* **Task item**: Give back exactly the lines of the data below, starting with the line that has "My booth: Please" and going on through the line that has "Billing address: You".

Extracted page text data
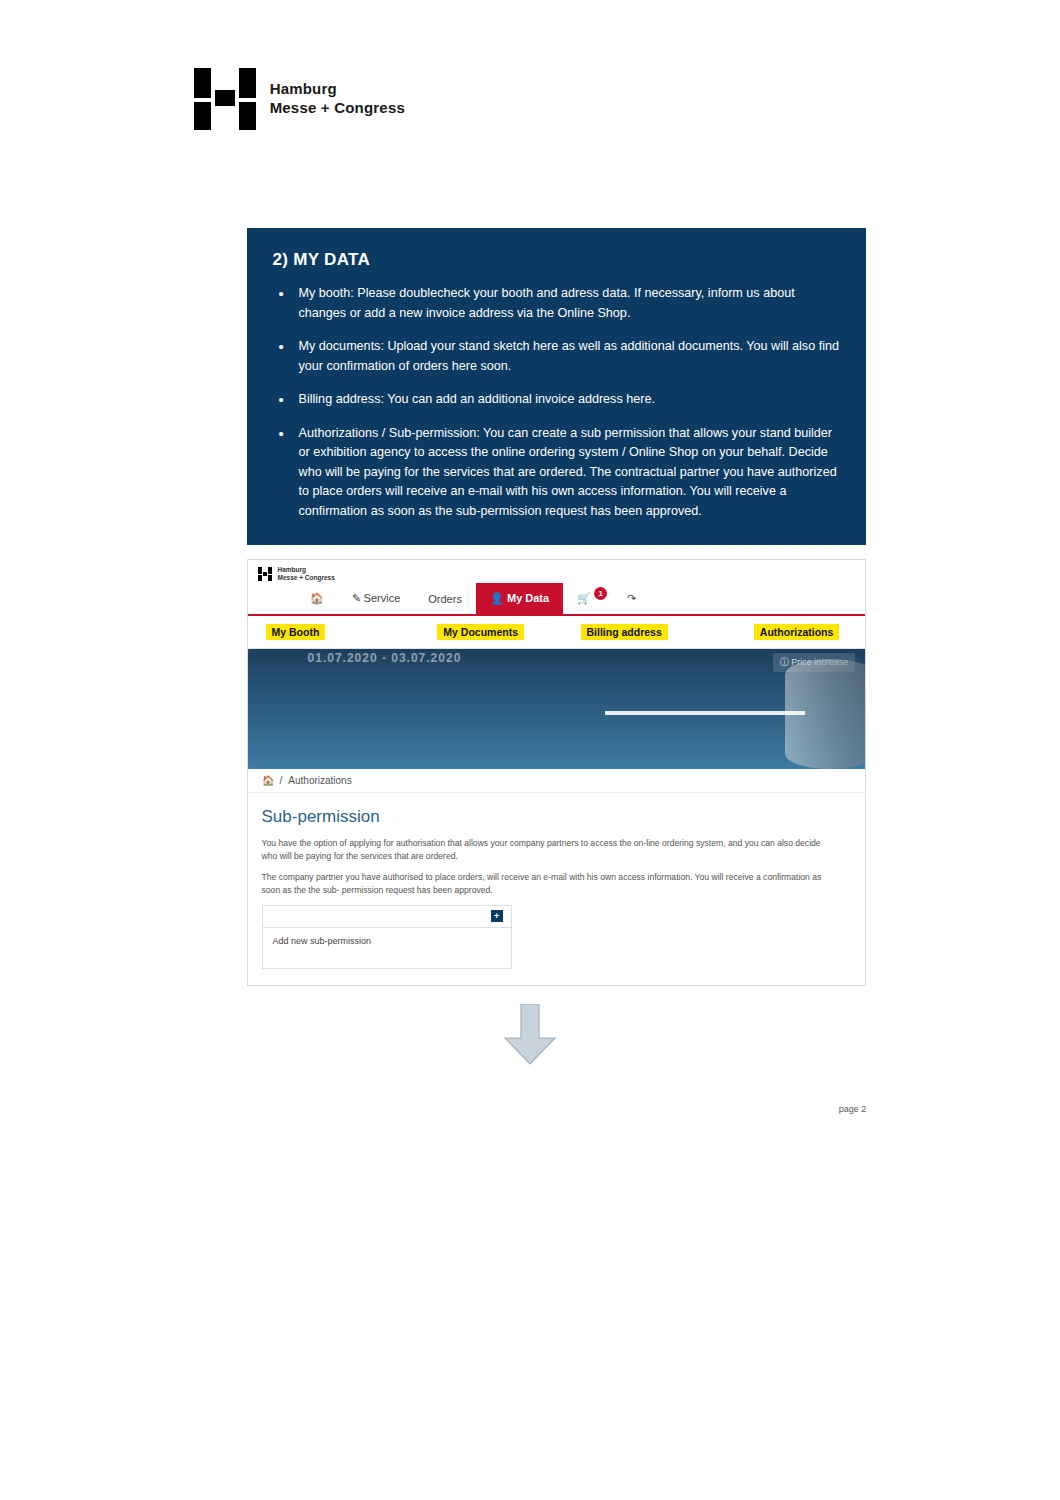Hamburg
Messe + Congress
2) MY DATA
My booth: Please doublecheck your booth and adress data. If necessary, inform us about changes or add a new invoice address via the Online Shop.
My documents: Upload your stand sketch here as well as additional documents. You will also find your confirmation of orders here soon.
Billing address: You can add an additional invoice address here.
Authorizations / Sub-permission: You can create a sub permission that allows your stand builder or exhibition agency to access the online ordering system / Online Shop on your behalf. Decide who will be paying for the services that are ordered. The contractual partner you have authorized to place orders will receive an e-mail with his own access information. You will receive a confirmation as soon as the sub-permission request has been approved.
Hamburg
Messe + Congress
🏠 ✎ Service Orders 👤 My Data 🛒1 ↷
My Booth
My Documents
Billing address
Authorizations
01.07.2020 - 03.07.2020
ⓘ Price increase
🏠 / Authorizations
Sub-permission
You have the option of applying for authorisation that allows your company partners to access the on-line ordering system, and you can also decide who will be paying for the services that are ordered.
The company partner you have authorised to place orders, will receive an e-mail with his own access information. You will receive a confirmation as soon as the the sub- permission request has been approved.
+
Add new sub-permission
page 2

* **Task solution**:
My booth: Please doublecheck your booth and adress data. If necessary, inform us about changes or add a new invoice address via the Online Shop.
My documents: Upload your stand sketch here as well as additional documents. You will also find your confirmation of orders here soon.
Billing address: You can add an additional invoice address here.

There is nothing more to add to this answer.